Nowe życie Victorii. Rozdział 9.

3.1K 139 2
                                    

Jest rano, godzina 6:30, na 8 zaczynam zajęcia. Trzeba powrócić do rzeczywistości, eh. Znowu codzienne poranne wstawanie, chodzenie do szkoły, i uczenie się godzinami po skończonych zajęciach, żeby zdać pierdolone sprawdziany. Po co to komu?
W drodzę do szkoły, mama zapytała mnie:
-Nie miałabyś może ochoty pójść dzisiaj z nami na kolację do restauracji? Tata zarezerwował dla nas stolik.
Odpowiedziałam:
-Dzisiaj nie mam czasu, spotykam się z Jack'iem.
Odpowiedziała:
-To ten twój nowy chłopak, o którym mówił mi tato, tak?
Odpowidziałam:
-Tak mamo.
Zapytała:
-To może zaprosisz go, i pójdziemy wszyscy razem na kolację? Będzie fajnie.
Odpowiedziałam:
-No w sumie możemy.
Odpowiedziała:
-Super.
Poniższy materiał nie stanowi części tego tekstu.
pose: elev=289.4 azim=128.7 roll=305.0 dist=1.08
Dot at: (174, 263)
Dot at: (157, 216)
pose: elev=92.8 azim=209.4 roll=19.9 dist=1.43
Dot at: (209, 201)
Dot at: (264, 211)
To niech wpadnie do nas o 20, i razem pojedziemy do restauracji.
Odpowiedziałam:
-Okej mamo.
Co Ona się nagle taka dobra zrobiła, przecież przez ostatnie trzy lata nawet w święta pracowała z tatą. Nigdy nie miała czasu na spędzanie czasu ze mną. Zawsze powtarzali, że są tacy zabiegani, i że robią to dla mojego dobra. Kurwa.
W szkole jak w szkole, było nudno. Skończyłam lekcje o 16:35 i wróciłam do domu.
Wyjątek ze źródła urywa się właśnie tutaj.